Study questions:
a: Answer these questions about the site-evaluation passage, one per line and marked to match:
(i) How did the accuracy of the manual draw-by-hand process compare with the rough estimate approach?
(ii) How are building boundaries stored?
(iii) What database was Wunder using?
b: Reproduce the site-evaluation passage word for word, beginning at the words "Certainly those details" and ending after "address that problem.".
╭─ Passage
How do I know that’s the case? From running user tests. The tests compared the speed and accuracy of site evaluations done via this rough estimate approach against those made by a version of the map where users needed to draw highly detailed outlines of every structure by hand. This second approach was similar to a lightweight version of the CAD process described earlier, with the key difference that because it was implemented in custom code it was easy to detect and measure every user interaction within the map. That data made it easy to see exactly what the difference between the two approaches was in terms of time and accuracy.

Unsurprisingly the manual draw-by-hand process was much slower (imagine a multi-family housing complex with dozens of buildings), but unexpectedly it was also not appreciably more accurate. This made it clear that having users simply enter rough estimates of the usable percentage of the roof would provide the desired balance of speed and accuracy.

Apart from speed, another major advantage of this approach over third party modeling tools like Helioscope was its ability to surface data about the site evaluation process.

All of the user-driven edits to the map are persisted in a database: the position of the marker, any building outline adjustments, the roof usability estimates, etc. This makes reviewing and sharing the results of the site evaluation easy, either manually or programmatically.

As a result a manager can directly see how the user was thinking about the site, which structures they thought were relevant, and how usable they thought the roof was.

Similarly, a data analyst or product manager can easily run queries against these results. Want to see how often the auto-drawn polygons are adjusted versus kept as-is? No problem. Curious about the average estimated usable roof percentage? Easy enough.

Less is more

The solution arrived at for this problem, at least to me, was not obvious at first. Often our instincts in software are that more automation is better. But automation is only as useful as the quality of its results.

The user tests made clear that, at least in this particular case, less automation was better. The real value add was supporting people in making nuanced judgement calls. This was done by providing convenient access to contextual data, automating data entry and creating a persisted record of the analysis that could easily be reviewed or shared.

You’ll notice I’m not saying much here about the technical side of things.

How was the code structured? How did the API integrations work? What about the data model?¹

Certainly those details are important, but as with any software the key thing to focus on is the problem facing the business and the ways in which the software address that problem.

Radiant Software’s primary concern is always pragmatic problem solving, and in keeping with that I’ve focused this post on just that, rather than the technical implementation.


Could your business benefit from expert software engineering, product development or team building? Get in touch at hello@rdnt.software or visit https://rdnt.software/ to get started.

Radiant Software builds exceptional digital products using Ruby on Rails, React, Node.js, Python or your technology of choice. We can accelerate your product development process with rapid prototypes, A/B testing, and analysis of technical feasibility. Or leverage our experience to level up your engineering team with technical interviewing, mentorship, and training in modern software development practices.

Footnotes

  1. Briefly: the code is a combination of TypeScript and server-rendered data powered by Hotwire. I leveraged the Google Maps SDK’s event driven architecture to fire the appropriate API calls as the user interacted with the map. Building boundaries are stored as JSON arrays of latitude, longitude coordinates. Such coordinates are easy to render on screen via the Google Maps SDK. While Wunder was using a database (Postgres) that can support geometric types such as Points and Polygons, it was easiest to use JSON because that was a format that the Maps SDK and our third party data providers already understood (AKA no translation from Postgres data structures was required to interact with those tools).
╰─
╭─ The data
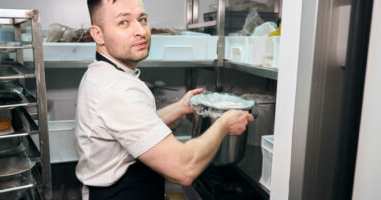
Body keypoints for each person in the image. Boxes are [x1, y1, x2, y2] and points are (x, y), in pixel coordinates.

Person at [75, 0, 254, 199]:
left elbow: (131, 127)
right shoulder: (117, 89)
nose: (140, 31)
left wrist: (178, 108)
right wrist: (223, 125)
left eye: (142, 19)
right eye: (124, 23)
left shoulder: (102, 73)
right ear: (98, 34)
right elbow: (184, 169)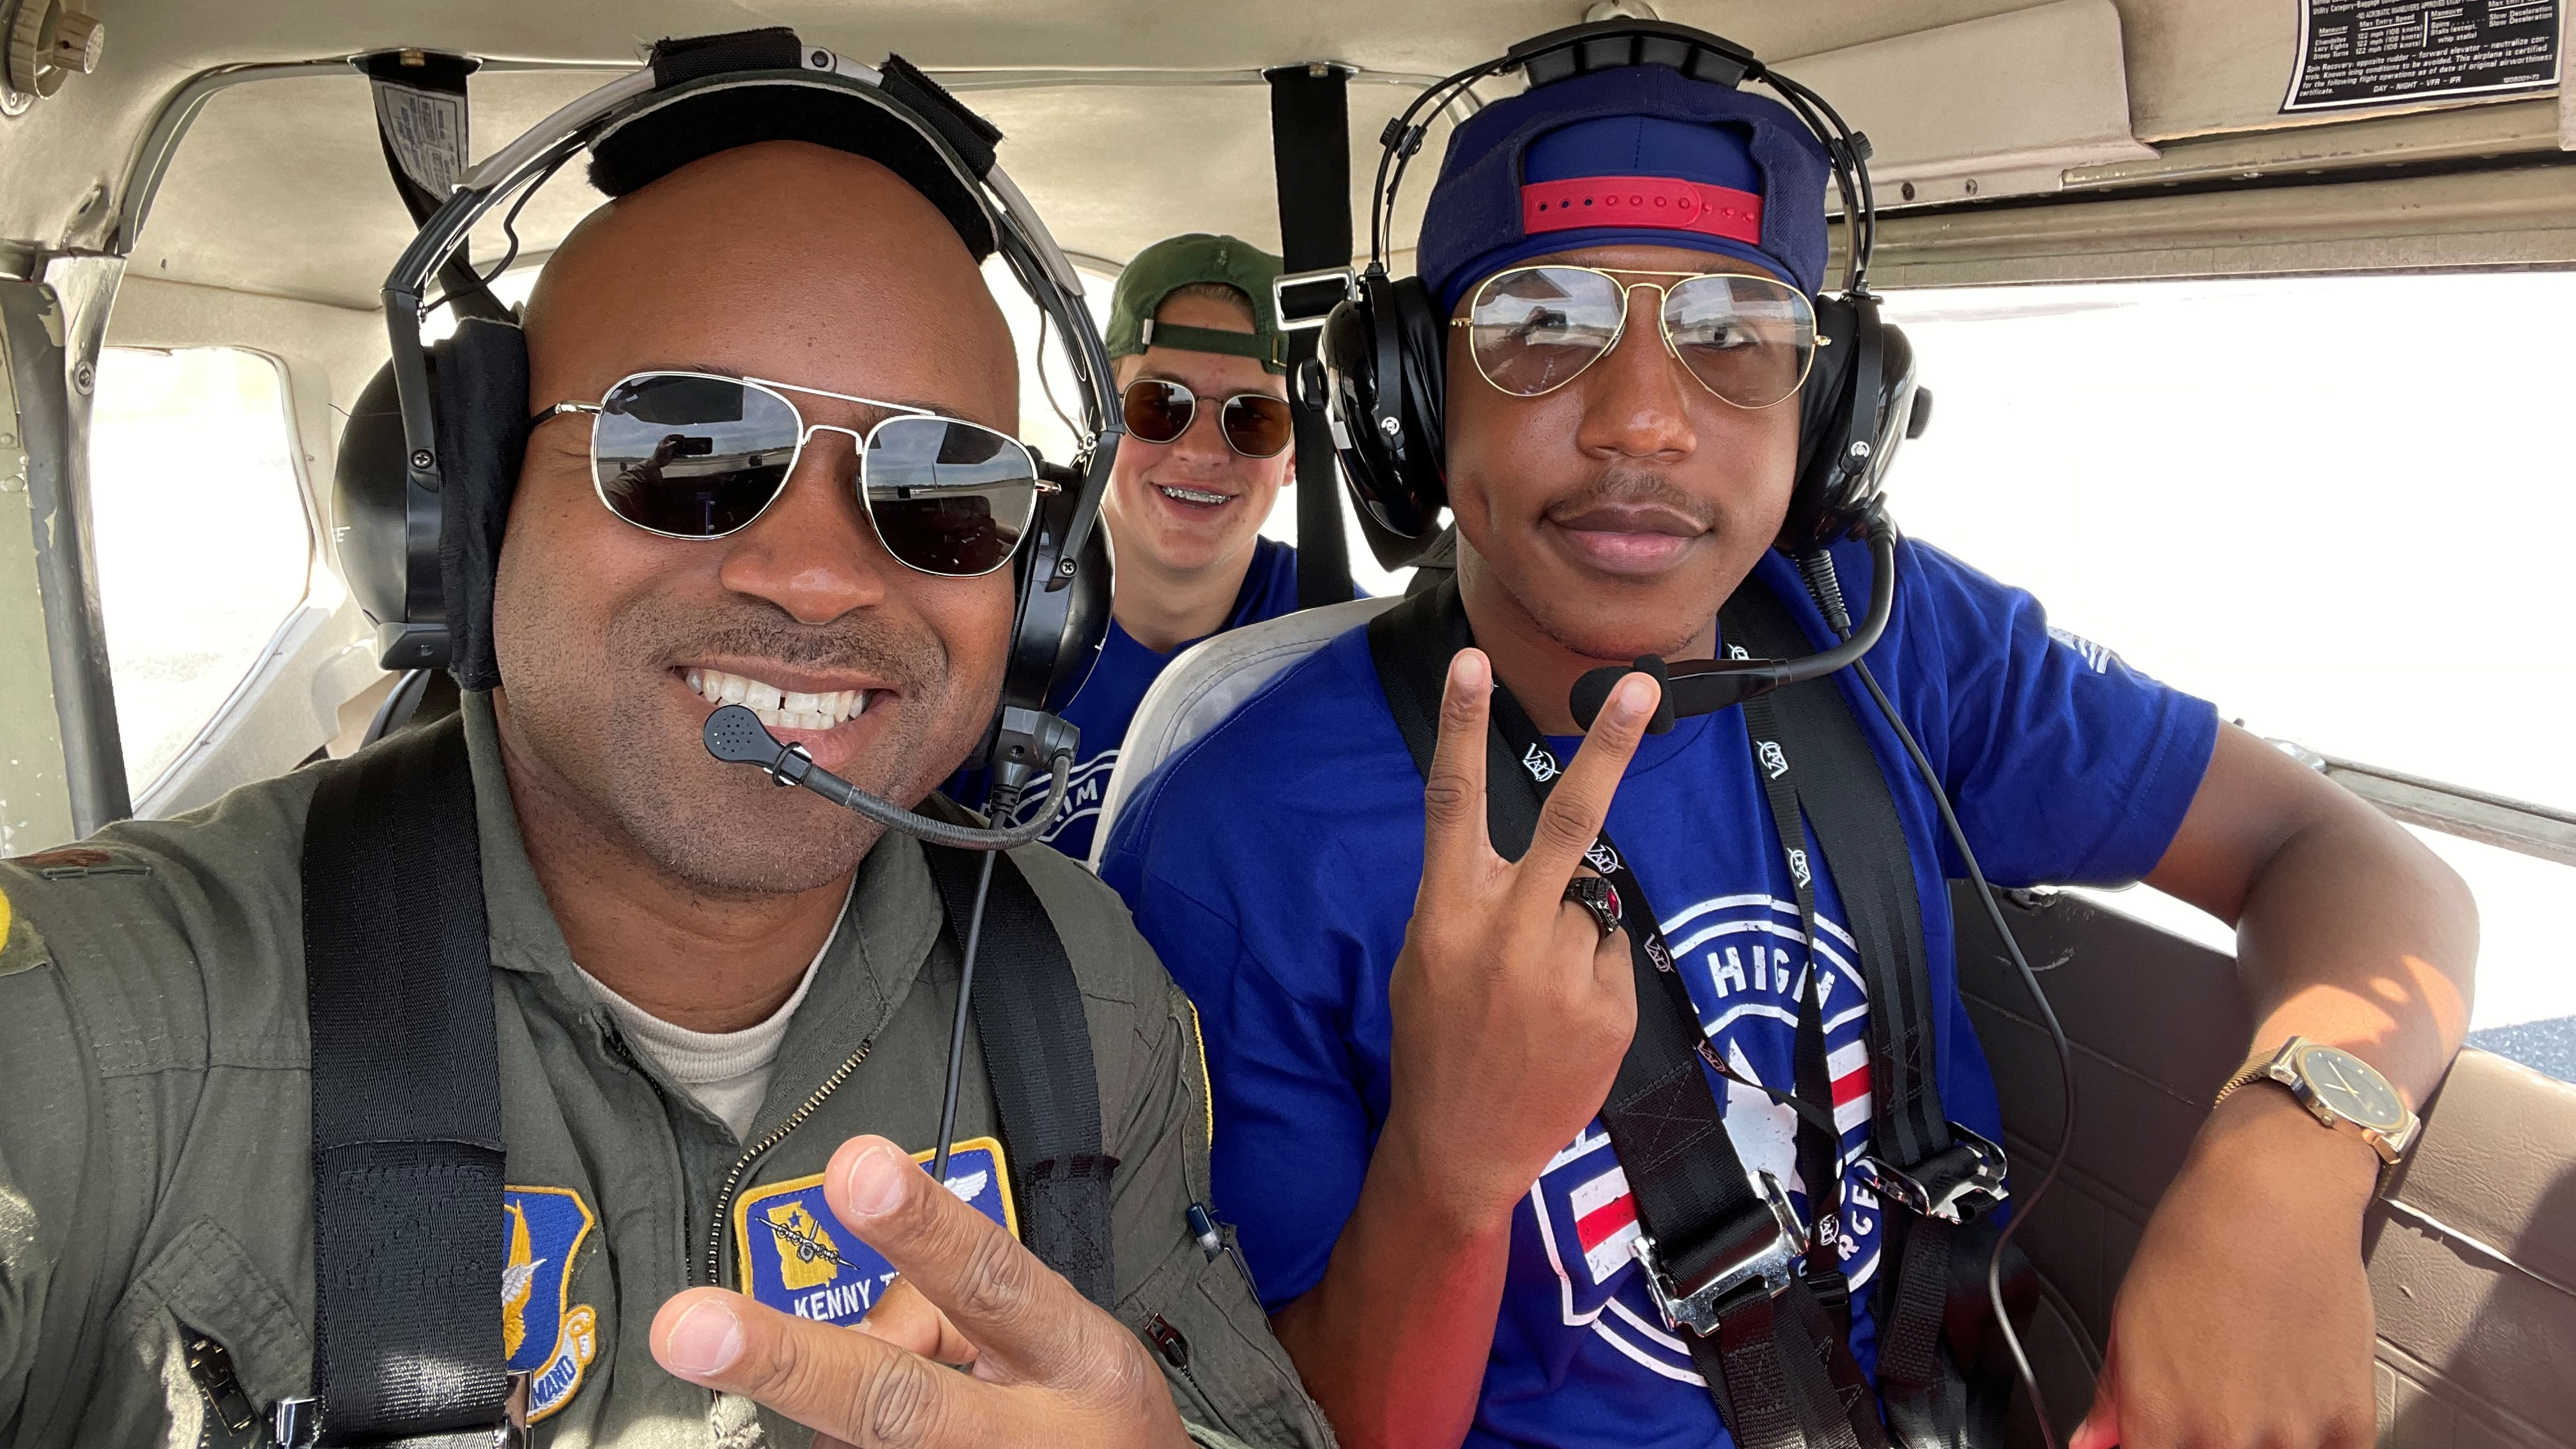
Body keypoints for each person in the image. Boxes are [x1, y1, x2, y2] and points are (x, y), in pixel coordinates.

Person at [1100, 54, 2475, 1449]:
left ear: (1830, 422)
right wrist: (1446, 1177)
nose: (1642, 415)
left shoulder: (1887, 632)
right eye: (1538, 321)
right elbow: (1307, 1430)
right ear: (1411, 403)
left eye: (1736, 330)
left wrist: (2291, 1156)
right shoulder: (1238, 836)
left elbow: (2345, 859)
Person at [0, 119, 1331, 1449]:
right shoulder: (96, 1029)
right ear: (471, 512)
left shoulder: (1086, 988)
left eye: (940, 485)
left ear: (1037, 597)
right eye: (687, 449)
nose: (817, 575)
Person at [949, 233, 1307, 861]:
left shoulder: (1338, 640)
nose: (1199, 452)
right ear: (1101, 420)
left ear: (1295, 456)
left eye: (1252, 418)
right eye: (1160, 405)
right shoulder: (982, 609)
╰─
Solutions to each task:
a:
(i) It was not appreciably more accurate.
(ii) As JSON arrays of latitude, longitude coordinates.
(iii) Postgres.

b:
Certainly those details are important, but as with any software the key thing to focus on is the problem facing the business and the ways in which the software address that problem.